[Start of Given records]

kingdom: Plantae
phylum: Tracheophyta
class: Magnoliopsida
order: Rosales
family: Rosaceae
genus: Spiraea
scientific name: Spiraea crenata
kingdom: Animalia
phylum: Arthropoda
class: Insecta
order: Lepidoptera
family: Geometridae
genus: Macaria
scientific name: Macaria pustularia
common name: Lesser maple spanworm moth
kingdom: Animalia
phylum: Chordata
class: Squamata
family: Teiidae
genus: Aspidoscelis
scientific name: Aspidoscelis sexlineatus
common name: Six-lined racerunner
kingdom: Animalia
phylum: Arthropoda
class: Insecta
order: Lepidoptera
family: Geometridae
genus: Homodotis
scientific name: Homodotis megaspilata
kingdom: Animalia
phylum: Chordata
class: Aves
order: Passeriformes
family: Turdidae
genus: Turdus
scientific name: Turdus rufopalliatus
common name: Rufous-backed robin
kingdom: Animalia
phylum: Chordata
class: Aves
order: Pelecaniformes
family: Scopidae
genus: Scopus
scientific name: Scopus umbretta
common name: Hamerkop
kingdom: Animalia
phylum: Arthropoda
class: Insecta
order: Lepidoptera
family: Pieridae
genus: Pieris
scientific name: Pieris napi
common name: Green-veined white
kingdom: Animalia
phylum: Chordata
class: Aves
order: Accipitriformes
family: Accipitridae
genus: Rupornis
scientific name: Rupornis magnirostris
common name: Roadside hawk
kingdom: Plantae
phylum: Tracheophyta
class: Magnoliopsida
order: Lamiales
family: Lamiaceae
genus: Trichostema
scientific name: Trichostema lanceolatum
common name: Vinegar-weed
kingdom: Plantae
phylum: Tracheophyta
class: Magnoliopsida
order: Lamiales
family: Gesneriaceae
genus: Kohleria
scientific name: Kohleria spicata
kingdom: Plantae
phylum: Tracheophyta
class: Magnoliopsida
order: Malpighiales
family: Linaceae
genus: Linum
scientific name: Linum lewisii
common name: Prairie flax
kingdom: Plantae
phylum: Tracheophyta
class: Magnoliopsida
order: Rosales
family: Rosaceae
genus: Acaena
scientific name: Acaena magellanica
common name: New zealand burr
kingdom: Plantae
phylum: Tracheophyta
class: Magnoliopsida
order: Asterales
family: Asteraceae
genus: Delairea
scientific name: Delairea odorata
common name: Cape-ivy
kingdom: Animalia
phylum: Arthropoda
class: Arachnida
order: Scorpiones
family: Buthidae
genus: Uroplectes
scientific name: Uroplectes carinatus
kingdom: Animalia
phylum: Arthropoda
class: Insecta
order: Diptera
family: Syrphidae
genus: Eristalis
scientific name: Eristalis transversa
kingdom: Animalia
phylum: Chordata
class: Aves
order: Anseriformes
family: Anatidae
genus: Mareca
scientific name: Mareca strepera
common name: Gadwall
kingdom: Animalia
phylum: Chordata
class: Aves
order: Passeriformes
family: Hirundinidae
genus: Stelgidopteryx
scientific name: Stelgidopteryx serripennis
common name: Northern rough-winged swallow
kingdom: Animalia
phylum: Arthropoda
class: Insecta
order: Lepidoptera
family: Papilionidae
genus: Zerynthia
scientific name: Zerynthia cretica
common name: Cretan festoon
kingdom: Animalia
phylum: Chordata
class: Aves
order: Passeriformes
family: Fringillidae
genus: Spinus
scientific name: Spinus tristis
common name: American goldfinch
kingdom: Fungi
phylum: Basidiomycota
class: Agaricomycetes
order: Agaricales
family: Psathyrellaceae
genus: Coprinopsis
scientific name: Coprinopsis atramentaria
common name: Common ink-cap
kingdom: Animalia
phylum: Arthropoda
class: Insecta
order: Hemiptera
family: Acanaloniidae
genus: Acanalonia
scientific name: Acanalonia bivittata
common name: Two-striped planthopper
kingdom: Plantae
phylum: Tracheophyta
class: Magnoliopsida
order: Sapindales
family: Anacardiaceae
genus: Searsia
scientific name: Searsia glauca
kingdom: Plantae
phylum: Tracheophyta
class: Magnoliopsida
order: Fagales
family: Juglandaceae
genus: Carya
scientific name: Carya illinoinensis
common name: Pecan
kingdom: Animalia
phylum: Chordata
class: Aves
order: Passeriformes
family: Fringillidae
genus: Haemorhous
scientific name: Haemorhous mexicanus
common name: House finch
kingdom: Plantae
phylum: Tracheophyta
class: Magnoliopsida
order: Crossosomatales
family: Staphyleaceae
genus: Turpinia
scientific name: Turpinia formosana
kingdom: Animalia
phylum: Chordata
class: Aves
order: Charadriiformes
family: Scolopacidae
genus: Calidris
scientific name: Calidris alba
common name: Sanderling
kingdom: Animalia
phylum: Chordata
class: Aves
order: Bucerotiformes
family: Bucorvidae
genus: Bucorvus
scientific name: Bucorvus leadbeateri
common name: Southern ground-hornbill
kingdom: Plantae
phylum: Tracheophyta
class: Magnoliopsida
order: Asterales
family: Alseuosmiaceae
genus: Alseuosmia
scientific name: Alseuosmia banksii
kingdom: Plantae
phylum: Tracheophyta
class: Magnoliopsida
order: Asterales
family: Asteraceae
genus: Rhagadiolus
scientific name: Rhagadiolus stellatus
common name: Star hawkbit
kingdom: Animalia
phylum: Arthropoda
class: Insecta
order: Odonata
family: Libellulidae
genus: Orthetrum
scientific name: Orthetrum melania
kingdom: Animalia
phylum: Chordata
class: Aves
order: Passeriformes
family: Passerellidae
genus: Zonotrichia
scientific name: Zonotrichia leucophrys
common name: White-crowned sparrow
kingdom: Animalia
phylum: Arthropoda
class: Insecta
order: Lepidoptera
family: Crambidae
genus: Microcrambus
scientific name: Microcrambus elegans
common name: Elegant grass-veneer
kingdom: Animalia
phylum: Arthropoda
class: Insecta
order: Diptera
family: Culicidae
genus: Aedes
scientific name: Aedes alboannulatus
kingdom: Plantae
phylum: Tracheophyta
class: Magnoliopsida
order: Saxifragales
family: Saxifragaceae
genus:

[End of Given records]

— Task to carry out —
Output every line of the records above as one numbered list, leaving out any blank lines.

— Written reply —
1. kingdom: Plantae
2. phylum: Tracheophyta
3. class: Magnoliopsida
4. order: Rosales
5. family: Rosaceae
6. genus: Spiraea
7. scientific name: Spiraea crenata
8. kingdom: Animalia
9. phylum: Arthropoda
10. class: Insecta
11. order: Lepidoptera
12. family: Geometridae
13. genus: Macaria
14. scientific name: Macaria pustularia
15. common name: Lesser maple spanworm moth
16. kingdom: Animalia
17. phylum: Chordata
18. class: Squamata
19. family: Teiidae
20. genus: Aspidoscelis
21. scientific name: Aspidoscelis sexlineatus
22. common name: Six-lined racerunner
23. kingdom: Animalia
24. phylum: Arthropoda
25. class: Insecta
26. order: Lepidoptera
27. family: Geometridae
28. genus: Homodotis
29. scientific name: Homodotis megaspilata
30. kingdom: Animalia
31. phylum: Chordata
32. class: Aves
33. order: Passeriformes
34. family: Turdidae
35. genus: Turdus
36. scientific name: Turdus rufopalliatus
37. common name: Rufous-backed robin
38. kingdom: Animalia
39. phylum: Chordata
40. class: Aves
41. order: Pelecaniformes
42. family: Scopidae
43. genus: Scopus
44. scientific name: Scopus umbretta
45. common name: Hamerkop
46. kingdom: Animalia
47. phylum: Arthropoda
48. class: Insecta
49. order: Lepidoptera
50. family: Pieridae
51. genus: Pieris
52. scientific name: Pieris napi
53. common name: Green-veined white
54. kingdom: Animalia
55. phylum: Chordata
56. class: Aves
57. order: Accipitriformes
58. family: Accipitridae
59. genus: Rupornis
60. scientific name: Rupornis magnirostris
61. common name: Roadside hawk
62. kingdom: Plantae
63. phylum: Tracheophyta
64. class: Magnoliopsida
65. order: Lamiales
66. family: Lamiaceae
67. genus: Trichostema
68. scientific name: Trichostema lanceolatum
69. common name: Vinegar-weed
70. kingdom: Plantae
71. phylum: Tracheophyta
72. class: Magnoliopsida
73. order: Lamiales
74. family: Gesneriaceae
75. genus: Kohleria
76. scientific name: Kohleria spicata
77. kingdom: Plantae
78. phylum: Tracheophyta
79. class: Magnoliopsida
80. order: Malpighiales
81. family: Linaceae
82. genus: Linum
83. scientific name: Linum lewisii
84. common name: Prairie flax
85. kingdom: Plantae
86. phylum: Tracheophyta
87. class: Magnoliopsida
88. order: Rosales
89. family: Rosaceae
90. genus: Acaena
91. scientific name: Acaena magellanica
92. common name: New zealand burr
93. kingdom: Plantae
94. phylum: Tracheophyta
95. class: Magnoliopsida
96. order: Asterales
97. family: Asteraceae
98. genus: Delairea
99. scientific name: Delairea odorata
100. common name: Cape-ivy
101. kingdom: Animalia
102. phylum: Arthropoda
103. class: Arachnida
104. order: Scorpiones
105. family: Buthidae
106. genus: Uroplectes
107. scientific name: Uroplectes carinatus
108. kingdom: Animalia
109. phylum: Arthropoda
110. class: Insecta
111. order: Diptera
112. family: Syrphidae
113. genus: Eristalis
114. scientific name: Eristalis transversa
115. kingdom: Animalia
116. phylum: Chordata
117. class: Aves
118. order: Anseriformes
119. family: Anatidae
120. genus: Mareca
121. scientific name: Mareca strepera
122. common name: Gadwall
123. kingdom: Animalia
124. phylum: Chordata
125. class: Aves
126. order: Passeriformes
127. family: Hirundinidae
128. genus: Stelgidopteryx
129. scientific name: Stelgidopteryx serripennis
130. common name: Northern rough-winged swallow
131. kingdom: Animalia
132. phylum: Arthropoda
133. class: Insecta
134. order: Lepidoptera
135. family: Papilionidae
136. genus: Zerynthia
137. scientific name: Zerynthia cretica
138. common name: Cretan festoon
139. kingdom: Animalia
140. phylum: Chordata
141. class: Aves
142. order: Passeriformes
143. family: Fringillidae
144. genus: Spinus
145. scientific name: Spinus tristis
146. common name: American goldfinch
147. kingdom: Fungi
148. phylum: Basidiomycota
149. class: Agaricomycetes
150. order: Agaricales
151. family: Psathyrellaceae
152. genus: Coprinopsis
153. scientific name: Coprinopsis atramentaria
154. common name: Common ink-cap
155. kingdom: Animalia
156. phylum: Arthropoda
157. class: Insecta
158. order: Hemiptera
159. family: Acanaloniidae
160. genus: Acanalonia
161. scientific name: Acanalonia bivittata
162. common name: Two-striped planthopper
163. kingdom: Plantae
164. phylum: Tracheophyta
165. class: Magnoliopsida
166. order: Sapindales
167. family: Anacardiaceae
168. genus: Searsia
169. scientific name: Searsia glauca
170. kingdom: Plantae
171. phylum: Tracheophyta
172. class: Magnoliopsida
173. order: Fagales
174. family: Juglandaceae
175. genus: Carya
176. scientific name: Carya illinoinensis
177. common name: Pecan
178. kingdom: Animalia
179. phylum: Chordata
180. class: Aves
181. order: Passeriformes
182. family: Fringillidae
183. genus: Haemorhous
184. scientific name: Haemorhous mexicanus
185. common name: House finch
186. kingdom: Plantae
187. phylum: Tracheophyta
188. class: Magnoliopsida
189. order: Crossosomatales
190. family: Staphyleaceae
191. genus: Turpinia
192. scientific name: Turpinia formosana
193. kingdom: Animalia
194. phylum: Chordata
195. class: Aves
196. order: Charadriiformes
197. family: Scolopacidae
198. genus: Calidris
199. scientific name: Calidris alba
200. common name: Sanderling
201. kingdom: Animalia
202. phylum: Chordata
203. class: Aves
204. order: Bucerotiformes
205. family: Bucorvidae
206. genus: Bucorvus
207. scientific name: Bucorvus leadbeateri
208. common name: Southern ground-hornbill
209. kingdom: Plantae
210. phylum: Tracheophyta
211. class: Magnoliopsida
212. order: Asterales
213. family: Alseuosmiaceae
214. genus: Alseuosmia
215. scientific name: Alseuosmia banksii
216. kingdom: Plantae
217. phylum: Tracheophyta
218. class: Magnoliopsida
219. order: Asterales
220. family: Asteraceae
221. genus: Rhagadiolus
222. scientific name: Rhagadiolus stellatus
223. common name: Star hawkbit
224. kingdom: Animalia
225. phylum: Arthropoda
226. class: Insecta
227. order: Odonata
228. family: Libellulidae
229. genus: Orthetrum
230. scientific name: Orthetrum melania
231. kingdom: Animalia
232. phylum: Chordata
233. class: Aves
234. order: Passeriformes
235. family: Passerellidae
236. genus: Zonotrichia
237. scientific name: Zonotrichia leucophrys
238. common name: White-crowned sparrow
239. kingdom: Animalia
240. phylum: Arthropoda
241. class: Insecta
242. order: Lepidoptera
243. family: Crambidae
244. genus: Microcrambus
245. scientific name: Microcrambus elegans
246. common name: Elegant grass-veneer
247. kingdom: Animalia
248. phylum: Arthropoda
249. class: Insecta
250. order: Diptera
251. family: Culicidae
252. genus: Aedes
253. scientific name: Aedes alboannulatus
254. kingdom: Plantae
255. phylum: Tracheophyta
256. class: Magnoliopsida
257. order: Saxifragales
258. family: Saxifragaceae
259. genus:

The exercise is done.